Features
Bridging the Gulf


Volume 50, No.2, February 22, 2007
 
 
HERE’S DADDY: Leading Seaman Electronic Technician Joshua Stagg, was keen to depart the ship and greet his wife and child, who was born while he was away on deployment to the Persian Gulf.
Photo: ABPH Nadia Monteith
 
ON A WAVE: Familiar faces line the wharf at Fleet Base West for the arrival of HMAS Warramunga.
Photo: ABPH Nadia Monteith
 
KISSES: AB McNaboe and partner Luke reunite after a long six months apart.
Photo: ABPH Nadia Monteith
 
HMAS Warramunga returned to Fleet Base West on February 2 after a successful six-month deployment to the Persian Gulf.

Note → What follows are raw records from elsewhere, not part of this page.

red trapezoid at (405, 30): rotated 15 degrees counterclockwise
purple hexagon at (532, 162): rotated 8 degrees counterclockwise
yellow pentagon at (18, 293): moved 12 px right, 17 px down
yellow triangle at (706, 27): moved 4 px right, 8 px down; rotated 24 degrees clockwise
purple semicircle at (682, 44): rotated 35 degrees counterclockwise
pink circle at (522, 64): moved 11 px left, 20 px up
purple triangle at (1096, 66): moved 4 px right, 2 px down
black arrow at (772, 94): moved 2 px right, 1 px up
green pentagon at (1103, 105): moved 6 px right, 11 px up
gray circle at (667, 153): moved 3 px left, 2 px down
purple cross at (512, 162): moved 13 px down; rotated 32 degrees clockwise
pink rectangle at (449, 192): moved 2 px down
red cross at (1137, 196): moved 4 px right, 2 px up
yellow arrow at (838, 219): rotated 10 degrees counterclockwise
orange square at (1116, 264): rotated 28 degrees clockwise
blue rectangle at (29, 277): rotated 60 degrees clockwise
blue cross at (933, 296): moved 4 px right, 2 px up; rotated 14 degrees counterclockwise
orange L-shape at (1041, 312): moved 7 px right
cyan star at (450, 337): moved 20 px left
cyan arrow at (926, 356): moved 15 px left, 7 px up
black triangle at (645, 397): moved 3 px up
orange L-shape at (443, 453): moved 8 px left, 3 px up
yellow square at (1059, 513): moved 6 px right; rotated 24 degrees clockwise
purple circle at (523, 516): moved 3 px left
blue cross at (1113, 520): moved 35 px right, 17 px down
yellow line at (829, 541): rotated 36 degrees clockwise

Navy News’ reporter RACHEL IRVING was part of the crowd that helped to welcome her home.

There were plenty of tears of joy when HMAS Warramunga arrived home from the Persian Gulf on February 2, but none more special than those shared by one Leading Seaman and his wife.

Second across the gangway, LSET Joshua Stagg, was happy to be back in the arms of wife Heather, but it was meeting his son, eight-week-old Oliver, for the first time, which gave the homecoming new meaning.

Describing the moment of meeting Oliver as “unbelievable”, LS Stagg held his son, who was oblivious to the significance of the event.

“I promised myself I wouldn’t cry but that’s a promise I couldn’t keep. It’s great to be home and to be a family for the first time,” LS Stagg said.

“Everybody does deployments, trips or things in their life for certain reasons, and everything I did on this trip was for my wife and my son. Everything I did, every action, was for these two. Now it’s time to stay at home and be a family.”

Coincidentally, LS Stagg was one of six members of the ship’s company who became fathers while Warramunga was on deployment in the Persian Gulf. The other five had the opportunity to fly back to their partners as part of the Navy’s flexi-crewing trial, and were waiting on the wharf in Fremantle to wave in their ship mates.

Warramunga arrived home to hundreds of friends and families, after 186 days on rotation in the Persian Gulf. The ship’s Commanding Officer, CMDR John Hielscher, summed up the feeling of the day when he said, “Fremantle looks beautiful this morning – a lot better than it did six months ago when it was in our wake and we were leaving it over the horizon.”

Enormously proud of his officers and sailors, CMDR Hielscher said, “To see everyone home today, after six months away, I am very proud of them. We achieved everything we needed to.”

Warramunga’s key task was to protect Iraq’s oil platforms, from which approximately eighty per cent of the country’s revenue is generated.

Addressing the ship’s company, Deputy Fleet Commander, Commodore Ray Griggs, said, “Our operations are often demanding and dangerous and require the highest standards of professionalism and vigilance and your recent mission to the Northern Persian Gulf required relentless application of both of these.

“Your task of protecting the Iraqi oil platforms was a super-critical one, maintaining the economic lifeline that has assisted the Iraqi people in rebuilding their country.”

Warramunga now enters a maintenance period while the crew will train and prepare for their next period at sea.